The waste-heat greenhouses, expanded after the war by the Ernst Benary flower company with twenty new houses and forty hectares of outdoor growing, turned Wiesmoor into a serious horticultural producer. About 200 people worked the greenhouses in the early 1950s, growing tomatoes and cucumbers that traveled to neighboring European countries and flowers in industrial volume. The first Blütenfest, the flower festival, was held in 1952, on the first weekend of September. It still runs that weekend every year. Each festival selects a new Blütenkönigin — a Blossom Queen — and the outgoing queen, by long tradition, parachutes over the sports field on Saturday evening to signal the start of the party. Monday closes with Kanal in Flammen, fireworks along and over the Nordgeorgsfehnkanal that drained the bog a century earlier.

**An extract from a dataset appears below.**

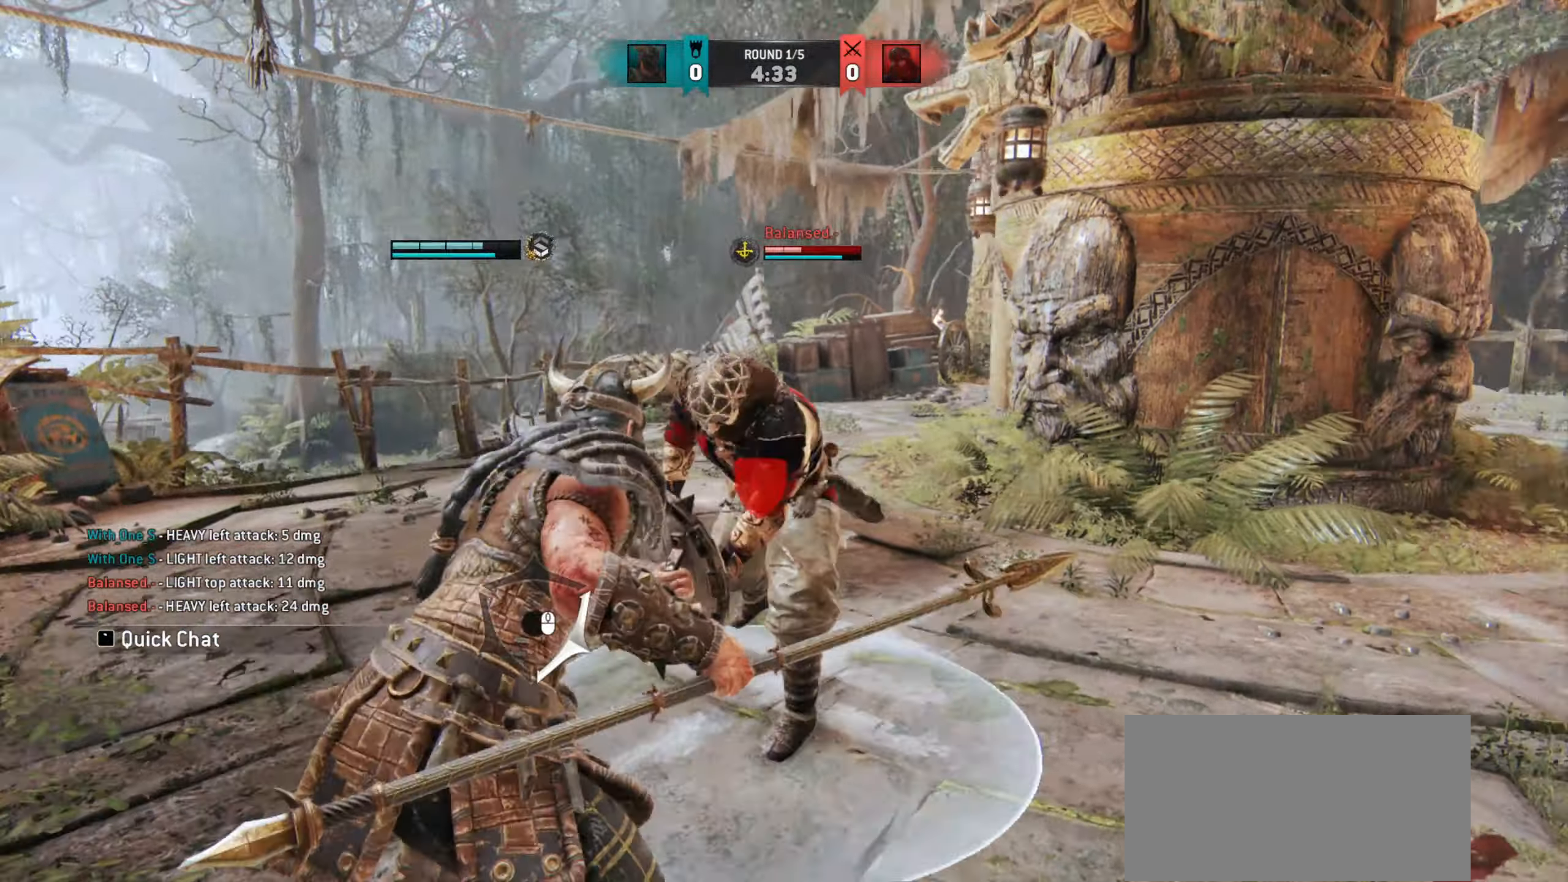
{"keys": ["a"], "mouse": [], "events": [[33, "w", "up"]]}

Honesty About 1944 and 1989

Two harder dates sit in the town's chronology. During the Second World War, the Wiesmoor area held a forced-labor subcamp attached to the Nazi prison in Emden — part of the broader system of forced labor under German rule, and a piece of local history the town now acknowledges in its civic record. And on Friday 13 January 1989, a Royal Air Force Panavia Tornado from 14 Squadron flying low over the Hinrichsfehn district collided with a German Alpha Jet of Jagdbombergeschwader 43 at around 9:50 in the morning. Wreckage came down near a primary school. Both Tornado crew were killed: navigator Fl Lt Alan George Grieve, 28, of Forres in Moray, who left behind his wife and an 18-month-old daughter; and pilot Fl Lt Michael Peter Staveley Smith, 37, married with two sons. The German pilot, Hermann Späth, 38, ejected and survived. The 1995 demolition of the gas turbine power plant that had replaced the peat one closed the industrial chapter that had created the town. The Luftkurort designation Wiesmoor earned in 1977 — air-spa status for the quality of its air — closed it, in a sense, twice.

From the Air

Wiesmoor sits at 53.4 N, 7.733 E in the southeastern Aurich district, about 30 km inland from the North Sea and roughly central in the East Frisian peninsula. From altitude look for the long, straight Nordgeorgsfehnkanal cutting east-west, with the town's regular grid pattern along it and clusters of glasshouses catching the light. Surrounding country is dark cultivated former bog. Closest sizable cities: Wilhelmshaven (30 km NE), Oldenburg (45 km SE), Bremen (80 km SE), Groningen (80 km SW). Nearest airports: Wilhelmshaven (EDWI) about 25 km north, Bremen (EDDW) about 80 km southeast, Emden (EDWE) about 40 km west. Light aircraft can use Leer-Papenburg (EDWF) about 35 km southwest. Best visibility is on cool, clear high-pressure days; the bog releases ground fog in autumn and early winter.